Spinal cord bypassed to move paralyzed hand

Medical researchers have successfully enabled a paralyzed monkey to move its hand, by delivering messages from the brain directly to the muscles.

The Northwestern Medicine team says the monkey was capable of complex voluntary movements, and that the technique could eventually be used to help paralyzed people move again.

“We are eavesdropping on the natural electrical signals from the brain that tell the arm and hand how to move, and sending those signals directly to the muscles,” says professor Lee Miller.

“This connection from brain to muscles might someday be used to help patients paralyzed due to spinal cord injury perform activities of daily living and achieve greater independence.”

Electrodes recorded monkeys’ electrical brain and muscle signals  when they grasped a ball, lifted it and released it into a small tube.

And the recordings allowed the researchers to develop an algorithm or ‘decoder’, so they could process the brain signals and predict patterns of muscle activity when the monkeys wanted to move the ball.

The researchers then gave the monkeys a local anesthetic to block nerve activity at the elbow, causing temporary, painless paralysis of the hand.
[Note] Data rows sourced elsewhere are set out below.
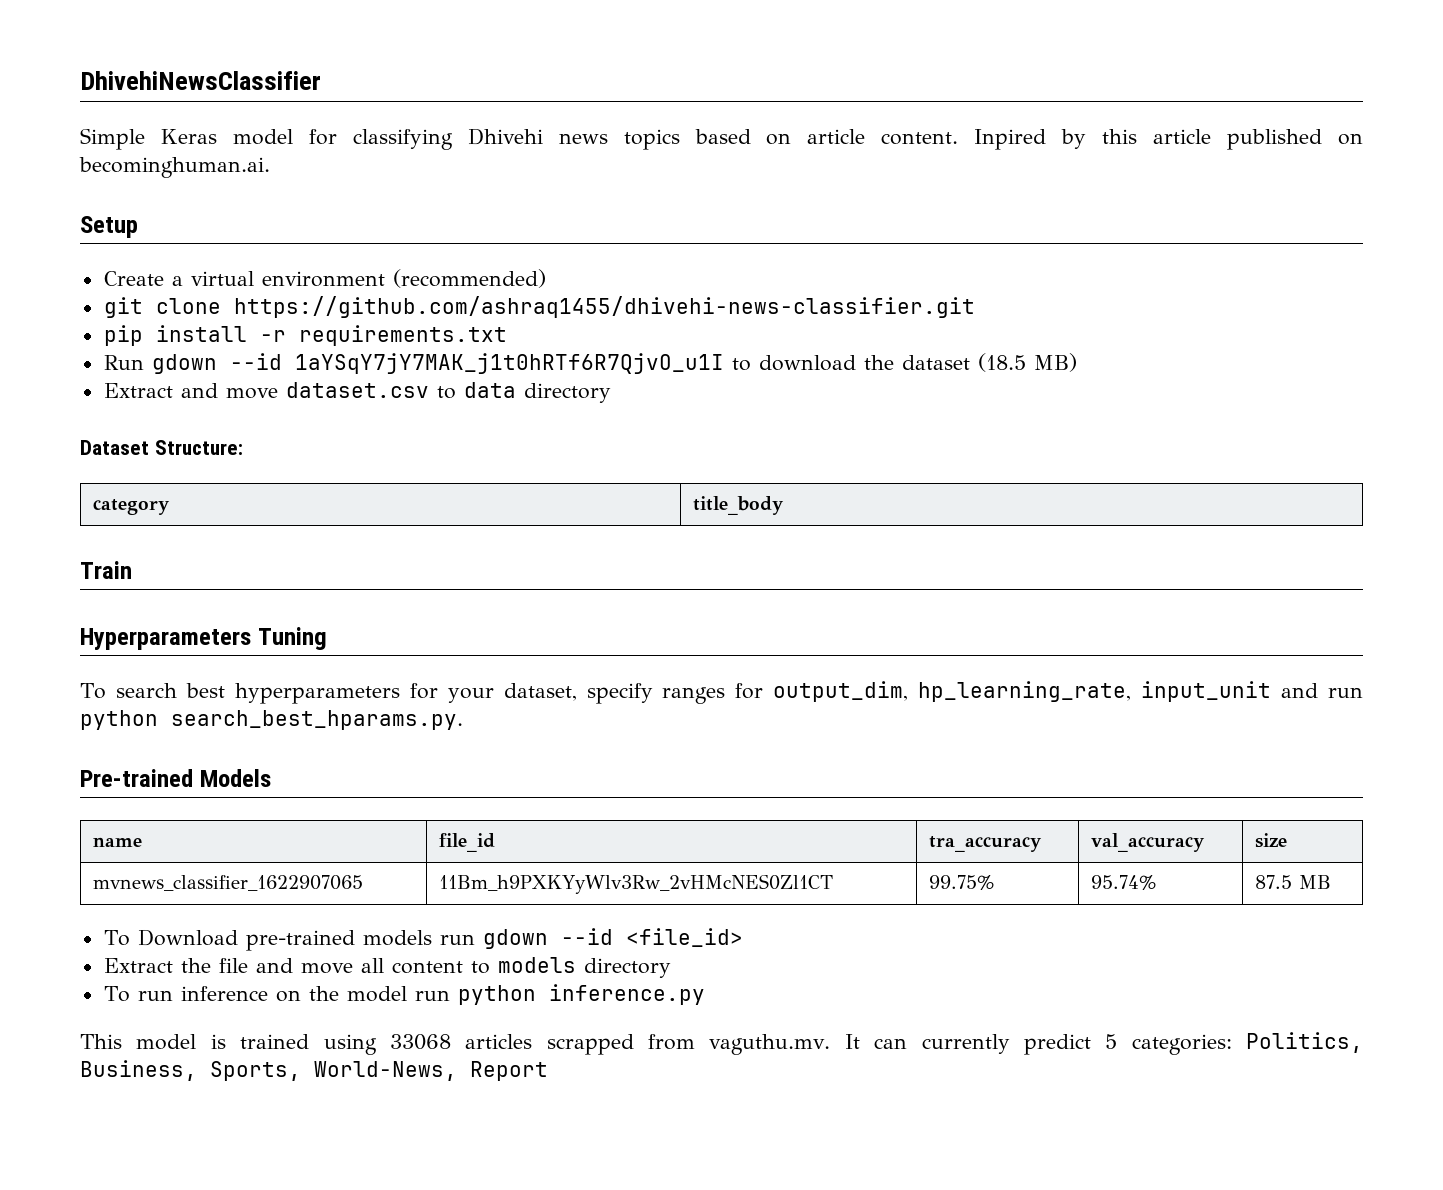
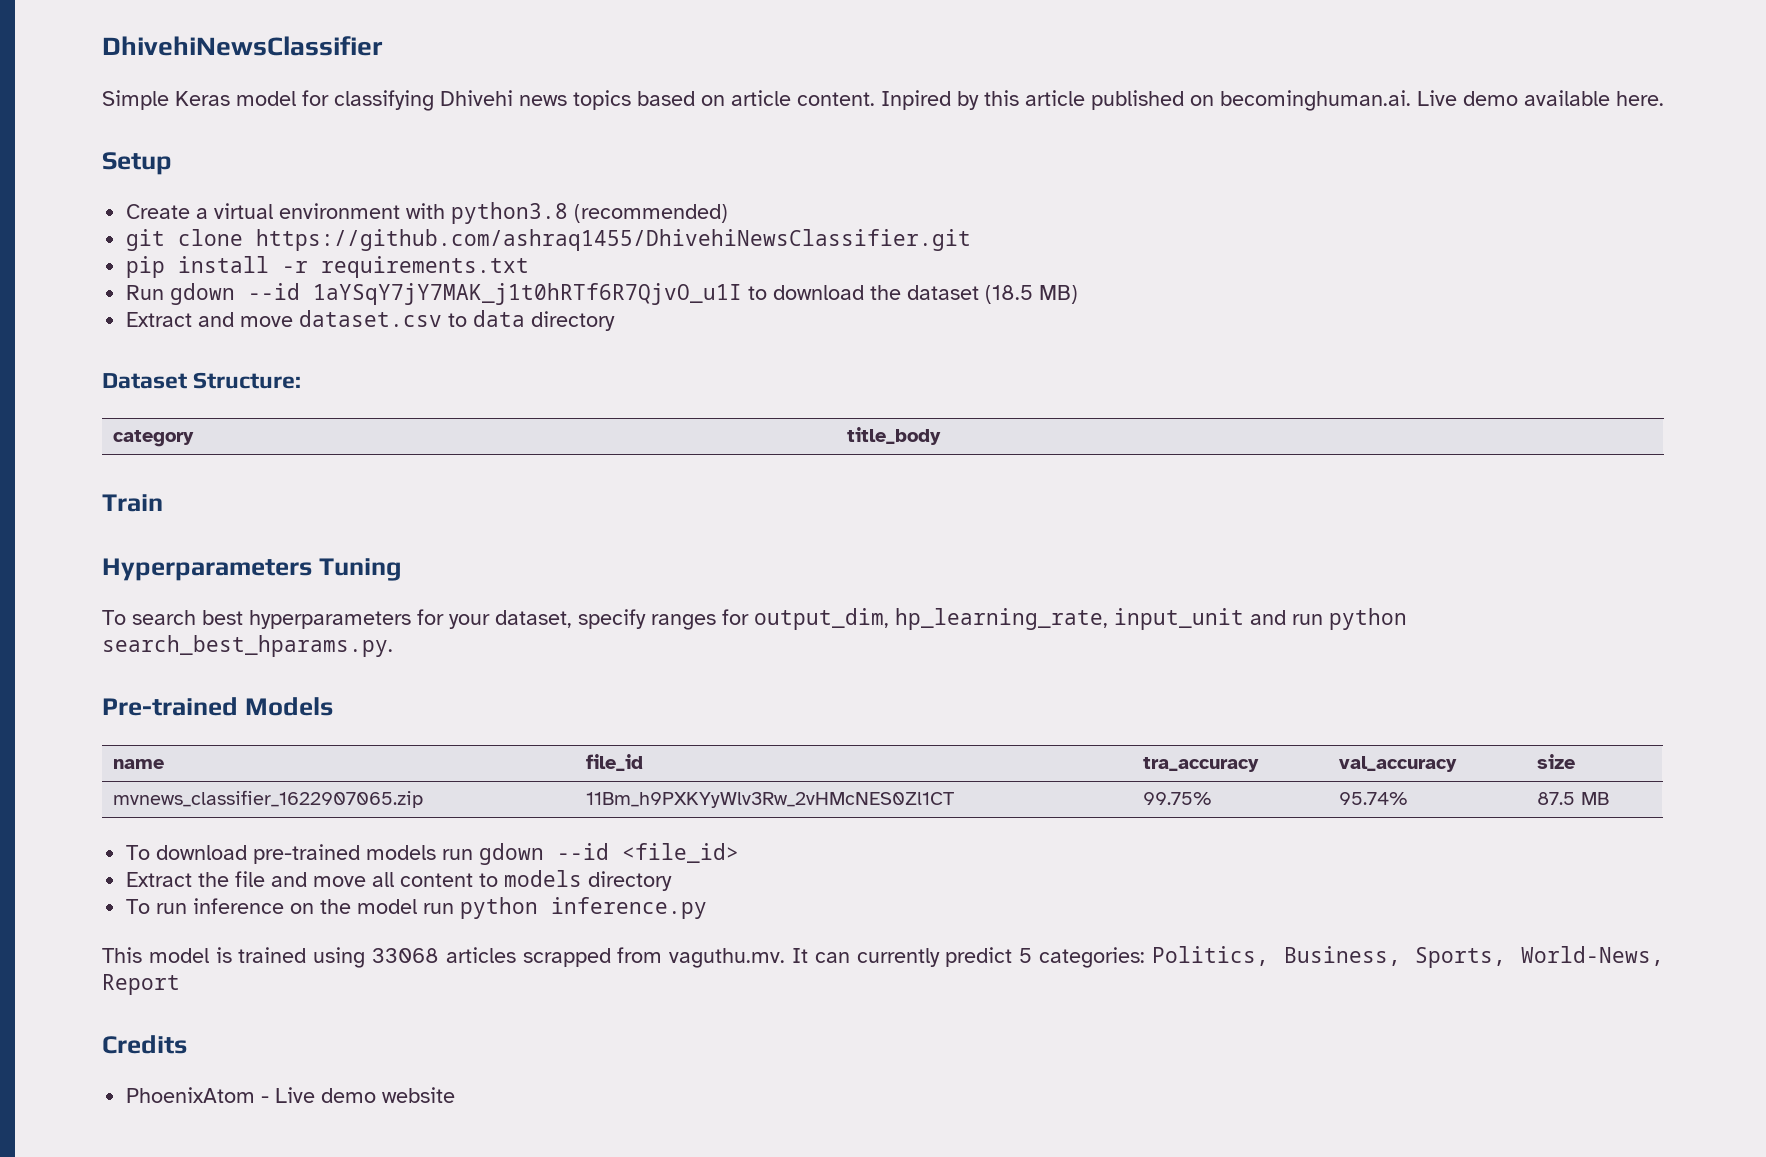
(270, 167) none -> [1417,90,1664,106] Live demo available here.
(385, 279) none -> [406,202,569,224] with python3.8
[233,296,975,318] https://github.com/ashraq1455/dhivehi-news-classifier.git -> [256,229,972,251] https://github.com/ashraq1455/DhivehiNewsClassifier.git
[92,875,363,891] mvnews_classifier_1622907065 -> [112,790,423,808] mvnews_classifier_1622907065.zip
[137,929,238,946] Download -> [156,845,248,860] download
(548, 1071) none -> [102,1035,187,1054] [126,1087,456,1103] // Credits // PhoenixAtom - Live demo website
A tiny multi-electrode array was used to detect the activity of about 100 neurons in the brain and link it to a computer that deciphers the signals that generate hand movements.

The monkeys’ brain signals were then used to control tiny electric currents delivered in less than 40 milliseconds to their muscles, causing them to contract.

The monkeys were able to pick up the ball and complete the task nearly as well as they did before.

“The monkey won’t use his hand perfectly, but there is a process of motor learning that we think is very similar to the process you go through when you learn to use a new computer mouse or a different tennis racquet,” says Miller.

“Things are different and you learn to adjust to them.”